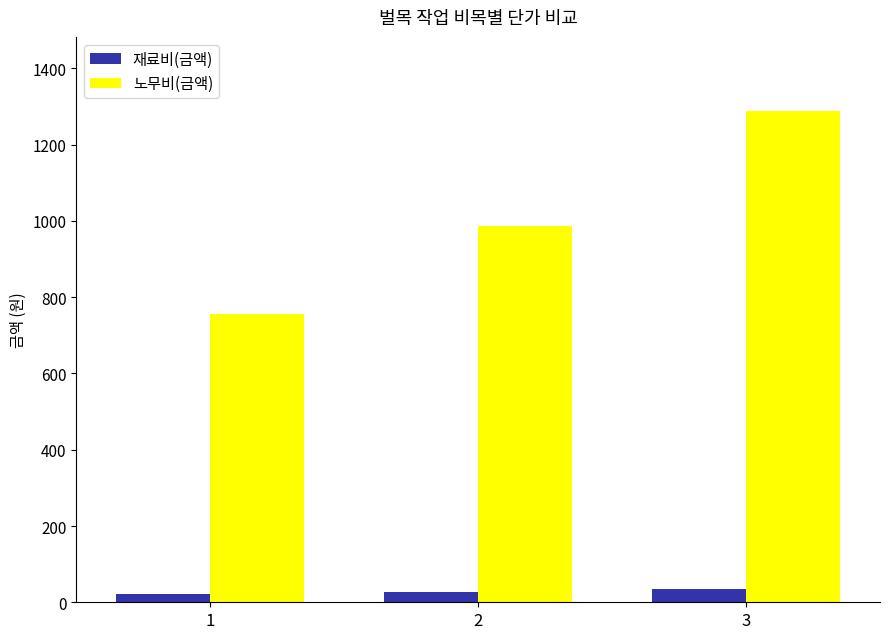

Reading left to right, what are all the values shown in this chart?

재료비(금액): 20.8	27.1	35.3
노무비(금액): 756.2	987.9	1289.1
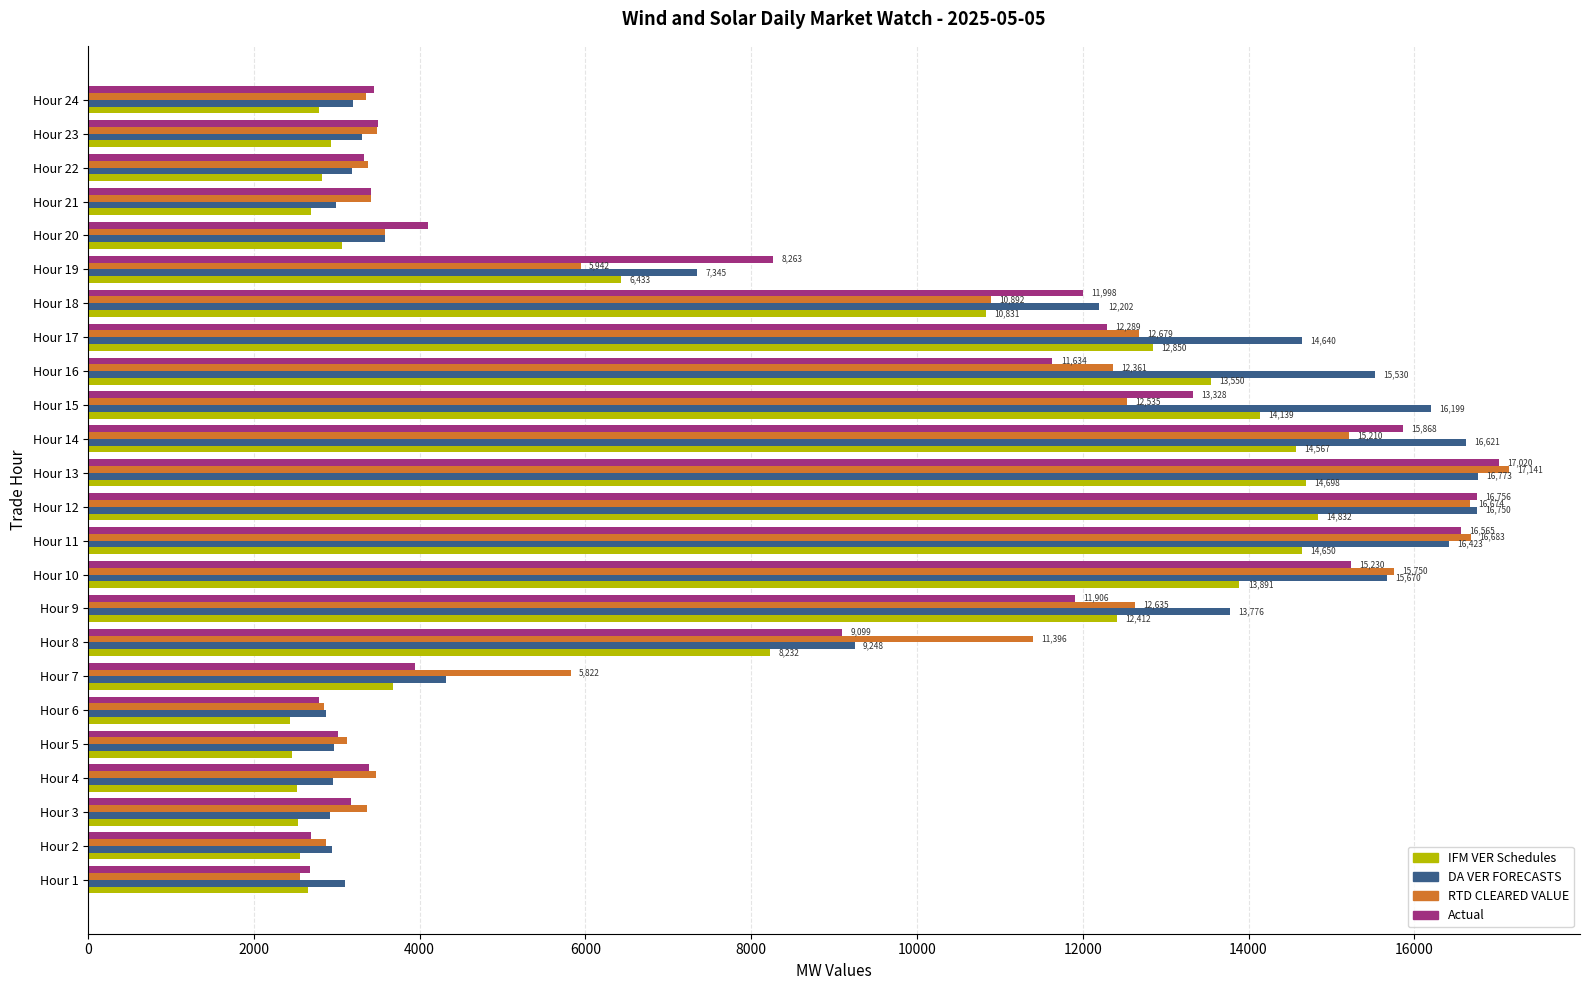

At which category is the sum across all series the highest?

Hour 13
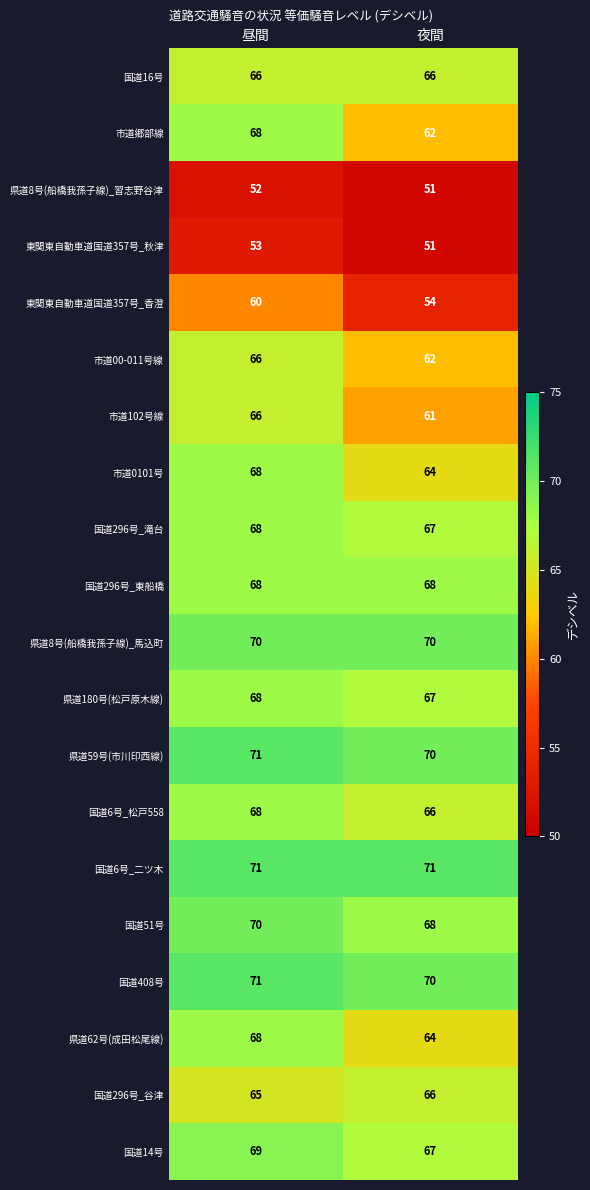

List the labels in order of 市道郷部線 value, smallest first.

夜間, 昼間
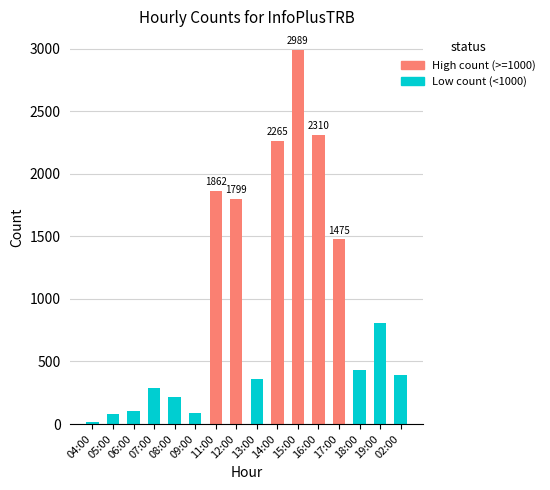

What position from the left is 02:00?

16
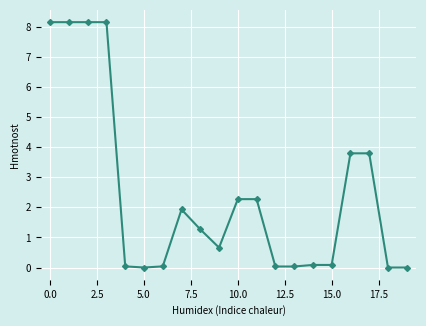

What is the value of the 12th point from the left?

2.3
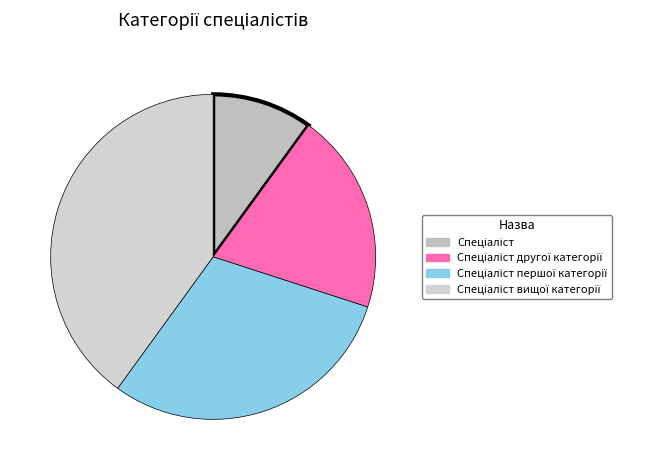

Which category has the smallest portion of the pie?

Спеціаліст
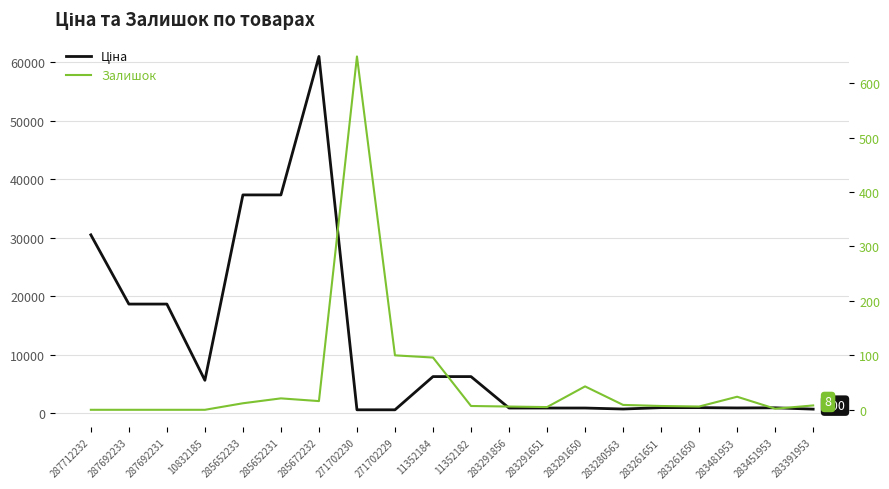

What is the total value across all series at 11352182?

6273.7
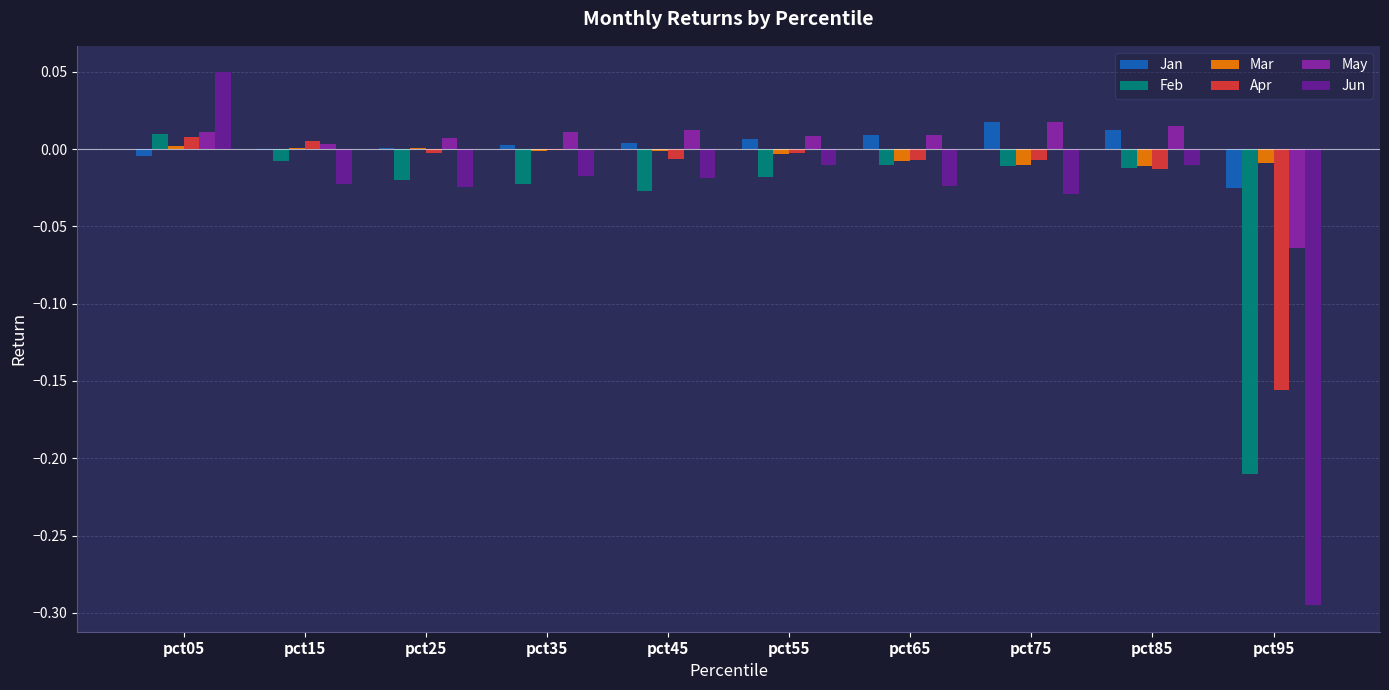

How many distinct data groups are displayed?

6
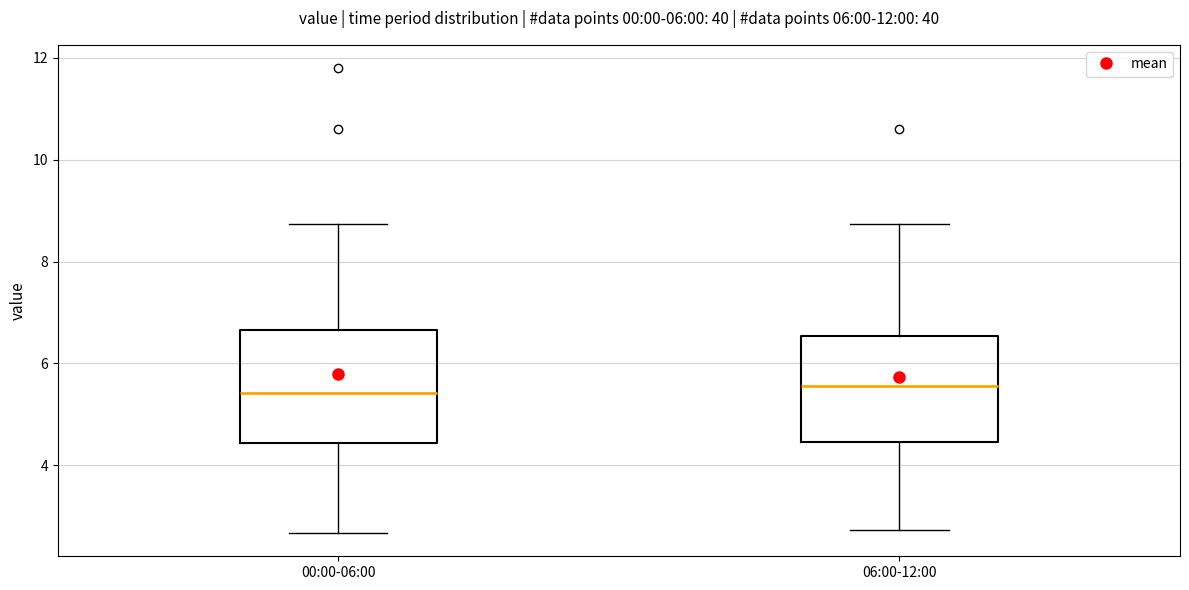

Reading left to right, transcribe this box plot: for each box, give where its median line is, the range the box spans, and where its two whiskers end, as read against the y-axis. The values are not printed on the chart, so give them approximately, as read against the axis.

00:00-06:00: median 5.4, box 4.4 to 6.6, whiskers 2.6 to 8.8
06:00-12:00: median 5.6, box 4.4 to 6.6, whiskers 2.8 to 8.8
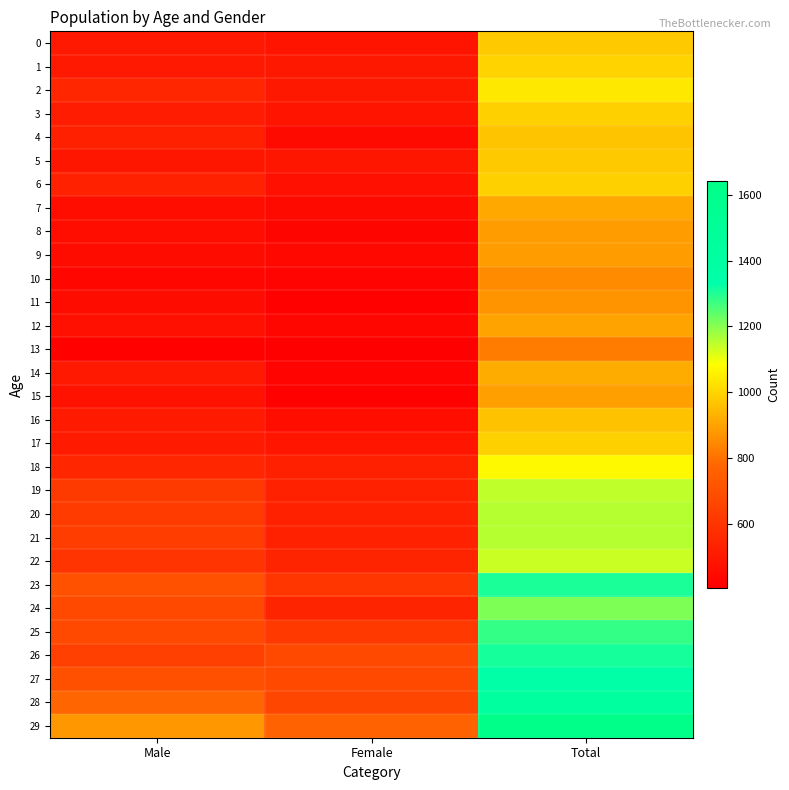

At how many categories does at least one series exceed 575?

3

•••••

** Try it **
Copy the rows above word for word, leaving out the pictures.

** Task solution **
Reading left to right, what are all the values shown in this chart?

재료비(금액): 20.8	27.1	35.3
노무비(금액): 756.2	987.9	1289.1

At which category is the sum across all series the highest?

Hour 13

List the labels in order of 市道郷部線 value, smallest first.

夜間, 昼間

What position from the left is 02:00?

16

What is the value of the 12th point from the left?

2.3

Which category has the smallest portion of the pie?

Спеціаліст

What is the total value across all series at 11352182?

6273.7

How many distinct data groups are displayed?

6

Reading left to right, transcribe this box plot: for each box, give where its median line is, the range the box spans, and where its two whiskers end, as read against the y-axis. The values are not printed on the chart, so give them approximately, as read against the axis.

00:00-06:00: median 5.4, box 4.4 to 6.6, whiskers 2.6 to 8.8
06:00-12:00: median 5.6, box 4.4 to 6.6, whiskers 2.8 to 8.8

At how many categories does at least one series exceed 575?

3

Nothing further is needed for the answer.